By November 1980, twelve separate pools, or producing horizons, had been identified in the field, varying in depth from 2,450 feet (the "Sidney" zone) to 9,600 feet (the "Peterson" zone, discovered in 1966). As of 2010, Rosetta Resources claimed to have produced from zones as deep as 11,000 feet.

==History, production, and operations==
The discovery well for the field was "Emigh No. 1", which came in on June 19, 1936, drilled by Amerada Petroleum Corporation.

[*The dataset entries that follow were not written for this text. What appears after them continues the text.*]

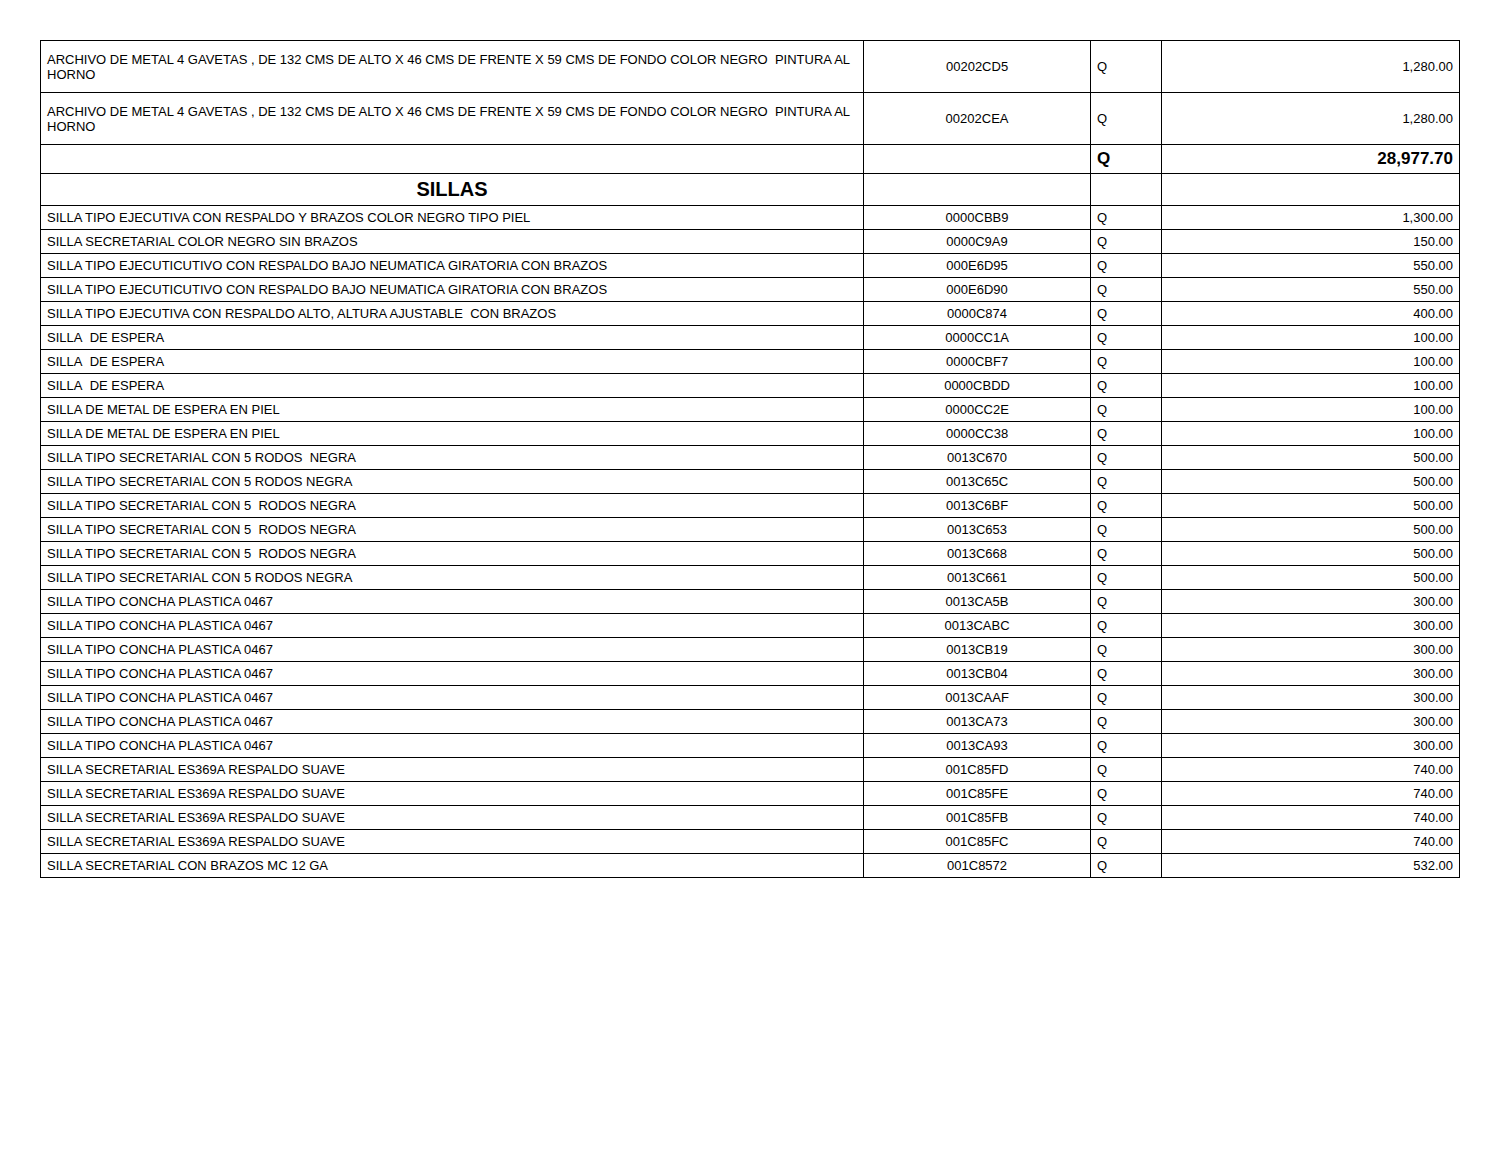| ARCHIVO DE METAL 4 GAVETAS , DE 132 CMS DE ALTO X 46 CMS DE FRENTE X 59 CMS DE FONDO COLOR NEGRO PINTURA AL HORNO | 00202CD5 | Q | 1,280.00 |
| ARCHIVO DE METAL 4 GAVETAS , DE 132 CMS DE ALTO X 46 CMS DE FRENTE X 59 CMS DE FONDO COLOR NEGRO PINTURA AL HORNO | 00202CEA | Q | 1,280.00 |
| | | Q | 28,977.70 |
| SILLAS | | | |
| SILLA TIPO EJECUTIVA CON RESPALDO Y BRAZOS COLOR NEGRO TIPO PIEL | 0000CBB9 | Q | 1,300.00 |
| SILLA SECRETARIAL COLOR NEGRO SIN BRAZOS | 0000C9A9 | Q | 150.00 |
| SILLA TIPO EJECUTICUTIVO CON RESPALDO BAJO NEUMATICA GIRATORIA CON BRAZOS | 000E6D95 | Q | 550.00 |
| SILLA TIPO EJECUTICUTIVO CON RESPALDO BAJO NEUMATICA GIRATORIA CON BRAZOS | 000E6D90 | Q | 550.00 |
| SILLA TIPO EJECUTIVA CON RESPALDO ALTO, ALTURA AJUSTABLE CON BRAZOS | 0000C874 | Q | 400.00 |
| SILLA DE ESPERA | 0000CC1A | Q | 100.00 |
| SILLA DE ESPERA | 0000CBF7 | Q | 100.00 |
| SILLA DE ESPERA | 0000CBDD | Q | 100.00 |
| SILLA DE METAL DE ESPERA EN PIEL | 0000CC2E | Q | 100.00 |
| SILLA DE METAL DE ESPERA EN PIEL | 0000CC38 | Q | 100.00 |
| SILLA TIPO SECRETARIAL CON 5 RODOS NEGRA | 0013C670 | Q | 500.00 |
| SILLA TIPO SECRETARIAL CON 5 RODOS NEGRA | 0013C65C | Q | 500.00 |
| SILLA TIPO SECRETARIAL CON 5 RODOS NEGRA | 0013C6BF | Q | 500.00 |
| SILLA TIPO SECRETARIAL CON 5 RODOS NEGRA | 0013C653 | Q | 500.00 |
| SILLA TIPO SECRETARIAL CON 5 RODOS NEGRA | 0013C668 | Q | 500.00 |
| SILLA TIPO SECRETARIAL CON 5 RODOS NEGRA | 0013C661 | Q | 500.00 |
| SILLA TIPO CONCHA PLASTICA 0467 | 0013CA5B | Q | 300.00 |
| SILLA TIPO CONCHA PLASTICA 0467 | 0013CABC | Q | 300.00 |
| SILLA TIPO CONCHA PLASTICA 0467 | 0013CB19 | Q | 300.00 |
| SILLA TIPO CONCHA PLASTICA 0467 | 0013CB04 | Q | 300.00 |
| SILLA TIPO CONCHA PLASTICA 0467 | 0013CAAF | Q | 300.00 |
| SILLA TIPO CONCHA PLASTICA 0467 | 0013CA73 | Q | 300.00 |
| SILLA TIPO CONCHA PLASTICA 0467 | 0013CA93 | Q | 300.00 |
| SILLA SECRETARIAL ES369A RESPALDO SUAVE | 001C85FD | Q | 740.00 |
| SILLA SECRETARIAL ES369A RESPALDO SUAVE | 001C85FE | Q | 740.00 |
| SILLA SECRETARIAL ES369A RESPALDO SUAVE | 001C85FB | Q | 740.00 |
| SILLA SECRETARIAL ES369A RESPALDO SUAVE | 001C85FC | Q | 740.00 |
| SILLA SECRETARIAL CON BRAZOS MC 12 GA | 001C8572 | Q | 532.00 |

It flowed 8750000 cuft of gas per day, and had a total depth of 4485 ft. Amerada named the field after the closest town, Rio Vista, and the productive zone the "Emigh". This was the only zone to produce gas until 1943.

Development of the field picked up rapidly during the Second World War. Since oil tankers were being appropriated in the San Francisco Bay Area for use in the war effort, a giant gas pipeline from the Kettleman Hills field had to be converted to an oil pipeline, creating an immediate need for a gas supply closer to the urban center. The timing was perfect, as the Rio Vista field was proving to be enormous as each new well came in, and by the end of November, 1944, there were 70 active gas wells in the new field. Peak production was the next year, with over 160 e9cuft of gas being withdrawn from the field in 1945.

The field was unitized in 1965. Amerada Petroleum became the principal operator, although a few scattered smaller operators remained active on the field, mainly on the outlying portions. In 1969 Amerada Petroleum merged with Hess Oil and Chemical Corporation, acquiring its present name of Amerada Hess Corporation.

Amerada Hess continued to operate much of the field until January 1999, at which time they sold it to Sheridan Energy, Inc. Sheridan only held the field for part of the year, selling it to Calpine Natural Gas Co. (now Calpine Corporation) in October 1999. When Calpine filed for bankruptcy in 2005, Rosetta Resources Inc. formed for the purpose of acquiring the oil and gas resources of Calpine; they took over operation in July 2005, and continue to run the field as of 2010.

Occasional conflicts have occurred over land use in the field. While developers of the 3,000-home Trilogy retirement community north of Rio Vista owned surface rights to the land they intended to use for the planned community, Amerada Hess retained mineral rights, and their successor Calpine desired to drill new gas wells in the same region. As of 2010, only one active well ("Marks No. 7") is adjacent to the community – northeast of State Route 12 at the corner of Church Road and Marks Road.

Because the largely depleted field contains one of the biggest potential underground gas storage reservoirs in the region – 3.6 e12cuft of gas filled a lot of pore space in the source rocks – the field was part of a regional study done by the California Geological Survey to assess the potential value of the area for carbon sequestration. Several gigatons of carbon dioxide could conceivably be pumped into the depleted reservoir, serving three purposes: 1) to offset atmospheric emissions; 2) to assist in natural gas recovery, by increasing reservoir pressure; and 3) to mitigate subsidence of the overlying land, which is slowly collapsing into the vacated space, as is common over depleted petroleum fields.

Gas from the field enters a series of pipelines at six distribution points, with two primary downstream uses: 1) as the supply for Calpine's regional gas-fired power plants, and 2) for storage and distribution via the PG&E network to customers in northern California.